Conclusion: Low cholesterol level is a robust predictor of mortality in the nondemented elderly and may be a surrogate of frailty or subclinical disease. More research is needed to understand these associations.
High levels of cholesterol and low-density lipoprotein cholesterol (LDL-C) are associated with greater cardiovascular and all-cause mortality in middle-aged populations. Trials of lipid-lowering agents have demonstrated a reduction in cardiovascular outcomes in these populations, but there are conflicting data exploring these associations in elderly subjects. A persistent association between high cholesterol and LDL-C and mortality remains, particularly in the youngest old, but studies have also found that lower high-density lipoprotein cholesterol (HDL-C) levels are a stronger predictor of mortality than total cholesterol in the elderly. There is increasing evidence of an inverse association between total cholesterol levels and risk of cardiovascular and all-cause mortality. A U-shaped or J-shaped relationship between total cholesterol and mortality has also been found. No relationship was found between cholesterol levels and mortality risk in the elderly in Framingham Study or in the Established Populations for Epidemiologic Studies in the Elderly.

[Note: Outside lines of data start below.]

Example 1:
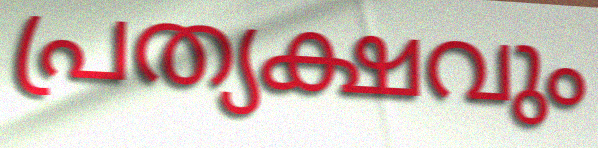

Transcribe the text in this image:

പ്രത്യക്ഷവും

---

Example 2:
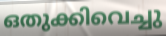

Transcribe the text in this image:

ഒതുക്കിവെച്ചു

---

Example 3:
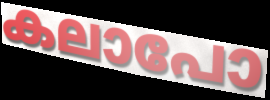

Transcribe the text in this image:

കലാപോ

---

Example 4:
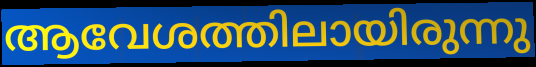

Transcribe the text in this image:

ആവേശത്തിലായിരുന്നു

Cholesterol levels decline with age and with chronic disease, inflammation, malnutrition, or poor health status in elderly persons. Thus, lower cholesterol levels in the elderly may represent a surrogate for comorbidity, frailty, or subclinical disease. Although elevated total cholesterol levels have been related to mortality from coronary heart disease after adjustment for frailty or comorbidity and cardiovascular risk factors such as stroke, serum albumin, and iron, other studies have found that low cholesterol is related to mortality even with adjustment for health status and indicators of frailty.

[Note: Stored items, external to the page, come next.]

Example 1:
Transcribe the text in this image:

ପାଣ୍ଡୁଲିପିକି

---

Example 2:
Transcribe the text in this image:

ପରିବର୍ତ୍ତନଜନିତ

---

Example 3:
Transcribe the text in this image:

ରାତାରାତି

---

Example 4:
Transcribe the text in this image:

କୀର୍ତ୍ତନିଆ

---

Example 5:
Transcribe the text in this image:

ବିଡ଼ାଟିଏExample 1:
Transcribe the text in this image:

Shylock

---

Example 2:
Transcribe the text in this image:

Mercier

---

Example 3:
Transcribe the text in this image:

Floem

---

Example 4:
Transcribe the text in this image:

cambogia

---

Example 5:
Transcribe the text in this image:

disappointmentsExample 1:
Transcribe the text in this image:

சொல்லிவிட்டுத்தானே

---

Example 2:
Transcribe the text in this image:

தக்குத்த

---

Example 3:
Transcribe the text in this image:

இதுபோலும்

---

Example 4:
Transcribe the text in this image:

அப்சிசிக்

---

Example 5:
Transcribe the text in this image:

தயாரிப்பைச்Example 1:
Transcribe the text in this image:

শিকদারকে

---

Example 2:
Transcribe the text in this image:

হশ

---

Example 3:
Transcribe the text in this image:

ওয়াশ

No study, to the authors' knowledge, has taken dementia status into account in the relationship between cholesterol and mortality. Weight loss and greater mortality in patients with Alzheimer's disease (AD) has been well documented. Low cholesterol levels are associated with a higher risk of AD in cross-sectional and longitudinal analyses, probably representing a preclinical AD state. Dementia is frequent in elderly populations and might contribute to the association between low cholesterol and mortality. The relationship between plasma lipids and subsequent mortality in younger and older nondemented elderly was examined in the Washington Heights Inwood Columbia Aging Project cohort, taking cardiovascular risk factors, chronic disease, smoking status, and treatment with lipid-lowering drugs into account.